05 Feb 2014
In this post, I briefly motivate the use of causality in distributed systems, discuss (likely) fundamental lower bounds on metadata overheads required to capture it, and discuss four strategies for circumventing these overheads.
Why care about causality?
In 1978, Leslie Lamport introduced the important concept of partial ordering in distributed systems: given a partial view over global system state, how can we safely say whether a particular event “happens before” another? Instead of relying on a total order (e.g., using synchronized clocks) to order events, Lamport’s proposed “happens-before” relation captures dependencies between events as a partial order: “happens-before” reflects the order of events within each process as well as the order of events across processes, captured via message channels. This formulation conveniently means that reasoning about “happens-before” does not require synchronous coordination between processes and also captures the possibility that two events may be completely independent of one another (i.e., are concurrent; just like light cones in the real world). Accordingly, “happens-before” is a powerful concept and forms the basis of causality in distributed systems, which is used in many contexts:
Distributed snapshot algorithms (e.g., consistent cuts) and global predicate detection algorithms typically leverage causal ordering for efficient execution (e.g., enable consistent snapshots without forcing processes to pause). This is particularly useful in debugging.
Causal consistency and causal broadcast provide databases and messaging systems with ordering guarantees that respect Lamport’s “happens-before” relation. This means, for example, that replies on Twitter won’t be seen without their parent Tweets. These two use cases in particular have recently seen a resurgence of interest in the research community.
As a theoretical construct and, increasingly, in real-world distributed systems, causality is important. I’ll defer a full description and discussion of causality to the expansive literature (here’s a survey, and here’s my favorite—check out that subtitle!). Instead, I want to ask a specific question: what does causality cost?
Causality is expensive
To use causal ordering, we need some way to capture it via a data structure or other piece of information. There are a variety of techniques for doing so in the literature that you may have heard of, like vector clocks (note that the related Lamport clocks don’t allow us to distinguish between “concurrent” and “earlier” events). If you’re familiar with vector clocks, you’ll know that each process in the system requires a position in the data structure; this means that, with N processes, each vector clock takes up O(N) space.
This leads to a tough question: how much space is required in order to capture causality? This is a difficult question to answer, but it’s fascinating to think about and has serious implications for our above use cases. Fortunately, Bernadette Charron-Bost thought seriously about this problem, and, in 1991, published a surprising result; the actual paper is fairly hairy, but Schwarz and Mattern summarize well:
Is there a way to find a “better” timestamping algorithm based on smaller time vectors which truly characterizes causality? As it seems, the answer is negative. Charron-Bost showed…that causality can be characterized only by vector timestamps of size N.
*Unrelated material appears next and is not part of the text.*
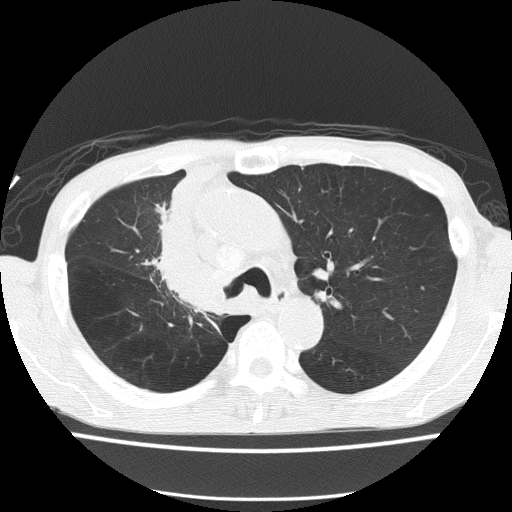
Low-dose screening chest CT, one axial slice; position 102 of 150 along the scan axis; 120 kVp; lung window (W 1500 / L -600 HU); 2 mm slice thickness; 512 × 512 image matrix, field of view 336 × 336 mm.
Outlined on this slice (outlined manually by an expert reader):
- lesion 1 (tumor, hilum of right lung): bounding box <161,173,226,311> (left, top, right, bottom; pixels)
Wow. Charron-Bost’s result seems to imply that we can’t use less than O(N) metadata! For small numbers of processes, this isn’t so bad, but, if we scale to hundreds or thousands of nodes, each message (or, in a database, operation) is going to require a lot of metadata. Schwarz and Mattern (do you recognize Mattern from earlier?) continue:
It is not immediately evident that — for a more sophisticated type of vector order than < — a smaller vector could not suffice to characterize causality, although the result of Charron-Bost seems to indicate that this is rather unlikely…A definite theorem about the size of vector clocks would require some statement about the minimum amount of information that has to be contained in timestamps in order to define a partial order of dimension N on them. Finding such an information theoretical proof is still an open problem.
So, we don’t have a definitive proof, but, in all likelihood, we’re not going to do better. Moreover, in the now 23 years following this result, we haven’t seen anyone do better.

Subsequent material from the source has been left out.